Work task – Only one stretch of the records below should be repeated. It starts with the line containing "0 sản phẩm - Giá: 0₫" and goes on through the line containing "convenio no prohíba expresamente el", exactly as written.

Records provided –
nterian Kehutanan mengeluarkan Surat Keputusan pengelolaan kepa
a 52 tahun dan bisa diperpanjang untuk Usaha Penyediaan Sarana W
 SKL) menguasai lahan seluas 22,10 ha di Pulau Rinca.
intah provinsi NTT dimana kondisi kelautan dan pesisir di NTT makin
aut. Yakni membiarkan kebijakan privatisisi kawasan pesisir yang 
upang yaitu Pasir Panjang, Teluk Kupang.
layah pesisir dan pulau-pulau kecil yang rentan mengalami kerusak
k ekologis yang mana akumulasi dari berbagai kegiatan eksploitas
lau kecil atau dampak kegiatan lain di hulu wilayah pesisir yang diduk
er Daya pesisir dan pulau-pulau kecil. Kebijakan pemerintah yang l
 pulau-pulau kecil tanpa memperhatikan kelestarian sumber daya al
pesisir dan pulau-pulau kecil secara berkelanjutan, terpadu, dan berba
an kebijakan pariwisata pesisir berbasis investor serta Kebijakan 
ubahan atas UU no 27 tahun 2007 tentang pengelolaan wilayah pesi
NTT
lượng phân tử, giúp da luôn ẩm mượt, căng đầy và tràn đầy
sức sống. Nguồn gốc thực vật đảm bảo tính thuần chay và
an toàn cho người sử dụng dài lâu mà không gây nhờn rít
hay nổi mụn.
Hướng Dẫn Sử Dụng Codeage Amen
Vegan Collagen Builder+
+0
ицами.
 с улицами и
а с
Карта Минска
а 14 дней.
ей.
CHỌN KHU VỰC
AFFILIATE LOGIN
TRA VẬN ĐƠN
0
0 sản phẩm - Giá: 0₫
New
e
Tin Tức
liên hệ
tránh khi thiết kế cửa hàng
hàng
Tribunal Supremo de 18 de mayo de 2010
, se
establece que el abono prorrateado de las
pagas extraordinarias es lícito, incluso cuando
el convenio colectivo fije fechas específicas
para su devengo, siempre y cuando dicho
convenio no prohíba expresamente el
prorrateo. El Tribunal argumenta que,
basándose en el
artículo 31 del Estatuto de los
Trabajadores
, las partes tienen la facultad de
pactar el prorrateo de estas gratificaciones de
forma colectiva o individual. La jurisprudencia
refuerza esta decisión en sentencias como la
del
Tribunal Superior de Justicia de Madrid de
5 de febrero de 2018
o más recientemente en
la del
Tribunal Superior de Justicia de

Task result –
0 sản phẩm - Giá: 0₫
New
e
Tin Tức
liên hệ
tránh khi thiết kế cửa hàng
hàng
Tribunal Supremo de 18 de mayo de 2010
, se
establece que el abono prorrateado de las
pagas extraordinarias es lícito, incluso cuando
el convenio colectivo fije fechas específicas
para su devengo, siempre y cuando dicho
convenio no prohíba expresamente el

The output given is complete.